BiCodec achieves SOTA performance across almost all metrics in the low-bitrate range of <1kbps.

Global Token Length Ablation¶

Global Token	STOI	PESQ-WB	UTMOS	SIM
w/o FSQ	0.915	2.52	4.15	0.83
GVQ-32	0.912	2.30	4.06	0.74
FSQ-8	0.916	2.41	4.16	0.74
FSQ-16	0.919	2.45	4.15	0.77
FSQ-32	0.922	2.51	4.18	0.80

Zero-Shot TTS (Seed-TTS-eval)¶

Model	test-zh CER↓	test-zh SIM↑	test-en WER↓	test-en SIM↑
Seed-TTS (Closed-source)	1.12	0.796	2.25	0.762
CosyVoice2	1.45	0.748	2.57	0.652
F5-TTS	1.56	0.741	1.83	0.647
Llasa-8B-250k	1.59	0.684	2.97	0.574
Spark-TTS	1.20	0.672	1.98	0.584

Gender Control Accuracy¶

Method	Accuracy
VoxInstruct	82.99%
Parler-TTS	98.12%
Spark-TTS	99.77%

Speech Quality (LibriSpeech test-clean UTMOS)¶

Method	GT	CosyVoice	CosyVoice2	Spark-TTS
UTMOS↑	4.08	4.09	4.23	4.35

Key Findings¶

BiCodec achieves SOTA low-bitrate reconstruction quality at 650 bps (using only 50 TPS semantic tokens and 32 global tokens).
With only 0.5B parameters and 100K hours of data, Spark-TTS outperforms Llasa-8B (trained on 250K hours of data) in intelligibility.
The Chinese CER of 1.20% is second only to the closed-source Seed-TTS (1.12%), and the English WER of 1.98% is second only to F5-TTS (1.83%).
Speaker similarity (SIM) is a weakness (0.672/0.584), which is lower than multi-stage or NAR (non-autoregressive) methods. This is an inherent limitation of single-stage AR methods.
The confusion matrices for pitch and speaking speed control show high 5-level classification control accuracy (heavily concentrated on the diagonal).
The synthesized speech quality UTMOS is 4.35, exceeding the ground-truth audio's 4.08, indicating a "beautifying" effect from the model.
The FSQ + learnable query scheme significantly outperforms the GVQ scheme (SIM: 0.80 vs 0.74).

Highlights & Insights¶

Elegant and Minimalist Architecture: BiCodec decomposes speech into semantic (time-varying) and global (time-invariant) tokens. The entire TTS pipeline is fully aligned with standard text LLMs, eliminating the need for flow matching or diffusion models.
Ingenious CoT Generation Strategy: The chain-of-thought reasoning (coarse-grained labels $\to$ fine-grained values $\to$ global tokens $\to$ semantic tokens) enables hierarchical attribute control.
VoxBox Dataset Contribution: The fully open-sourced 100K hours of speech with annotations for gender, pitch, and speed fills a gap in training data for controllable TTS.
Efficiency Advantage: The 0.5B model outperforms 8B baseline models. The low frame rate of 50 TPS substantially reduces sequence lengths.

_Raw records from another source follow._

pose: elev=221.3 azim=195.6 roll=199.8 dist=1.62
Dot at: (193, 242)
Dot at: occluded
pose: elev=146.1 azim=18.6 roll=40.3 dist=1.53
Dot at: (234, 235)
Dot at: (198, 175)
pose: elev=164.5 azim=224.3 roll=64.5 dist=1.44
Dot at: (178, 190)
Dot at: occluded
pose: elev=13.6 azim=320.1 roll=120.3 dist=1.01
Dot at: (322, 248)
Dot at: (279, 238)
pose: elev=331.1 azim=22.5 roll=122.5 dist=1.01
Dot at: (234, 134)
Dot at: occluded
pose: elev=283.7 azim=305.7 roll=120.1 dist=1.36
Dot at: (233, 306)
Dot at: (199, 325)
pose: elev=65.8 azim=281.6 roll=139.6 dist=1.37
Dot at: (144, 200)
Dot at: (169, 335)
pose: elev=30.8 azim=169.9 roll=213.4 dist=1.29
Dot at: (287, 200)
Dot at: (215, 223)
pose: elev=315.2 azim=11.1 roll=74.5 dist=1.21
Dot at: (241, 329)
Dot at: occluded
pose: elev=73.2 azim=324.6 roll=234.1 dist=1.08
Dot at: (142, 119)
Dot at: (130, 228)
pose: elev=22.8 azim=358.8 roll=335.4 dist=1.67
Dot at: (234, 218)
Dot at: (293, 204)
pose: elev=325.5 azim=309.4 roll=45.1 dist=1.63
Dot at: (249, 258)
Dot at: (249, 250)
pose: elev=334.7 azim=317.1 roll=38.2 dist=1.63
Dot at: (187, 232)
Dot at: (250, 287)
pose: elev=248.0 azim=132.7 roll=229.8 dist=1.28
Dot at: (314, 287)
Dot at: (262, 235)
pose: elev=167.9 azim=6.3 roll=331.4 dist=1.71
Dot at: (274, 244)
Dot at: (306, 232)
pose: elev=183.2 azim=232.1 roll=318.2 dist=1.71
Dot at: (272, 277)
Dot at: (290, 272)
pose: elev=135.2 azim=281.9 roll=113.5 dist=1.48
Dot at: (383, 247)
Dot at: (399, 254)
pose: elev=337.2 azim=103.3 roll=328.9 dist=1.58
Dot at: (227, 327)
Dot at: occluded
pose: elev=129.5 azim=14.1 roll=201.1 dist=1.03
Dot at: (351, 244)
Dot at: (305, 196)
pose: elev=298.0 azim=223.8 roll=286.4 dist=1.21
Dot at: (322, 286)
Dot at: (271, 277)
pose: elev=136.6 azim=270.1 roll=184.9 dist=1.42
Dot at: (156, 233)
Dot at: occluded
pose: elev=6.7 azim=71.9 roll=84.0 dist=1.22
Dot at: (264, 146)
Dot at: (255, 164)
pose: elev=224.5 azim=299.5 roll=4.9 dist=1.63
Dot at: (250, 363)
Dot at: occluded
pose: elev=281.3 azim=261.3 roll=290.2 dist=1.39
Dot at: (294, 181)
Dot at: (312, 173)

Limitations & Future Work¶

Speaker similarity (SIM) is lower than multi-stage methods; speaker variability introduced during AR language model inference remains the primary cause.
No explicit decoupling constraints are imposed between global tokens and semantic tokens. Strengthening decoupling through formant/pitch perturbations could be explored.
BiCodec is trained on only ~3,000 hours of data. Scaling up training data could further enhance reconstruction quality.
Lack of emotional control. Although VoxBox contains voice datasets with emotional expressions, they are not explicitly utilized.
Support is limited to English and Chinese; multilingual extension remains to be explored.

TiCodec (Ren et al., 2024) is the most similar, but it uses GVQ for global information. BiCodec's use of FSQ + Cross-Attention with learnable queries performs better.
Llasa (Ye et al., 2025) employs a scheme with FSQ on a single codebook + LLaMA, but lacks separation of global tokens, requiring a larger model (8B) to achieve comparable performance.
CosyVoice2 requires an additional flow matching step to predict acoustic features, whereas Spark-TTS reconstructs audio directly via the BiCodec decoder, offering a simpler architecture.

Rating¶

Novelty: ⭐⭐⭐⭐⭐ — The decoupling of semantic and global tokens in BiCodec alongside CoT-controlled generation is elegantly designed and highly original.
Experimental Thoroughness: ⭐⭐⭐⭐ — Comprehensive experiments on codec reconstruction, zero-shot TTS, and control, though more analysis on the weakness of speaker similarity is needed.
Writing Quality: ⭐⭐⭐⭐ — Clearly structured with a complete system description.
Value: ⭐⭐⭐⭐⭐ — Fully open-sourced code, model, and dataset. The 100K-hour VoxBox dataset is a major contribution.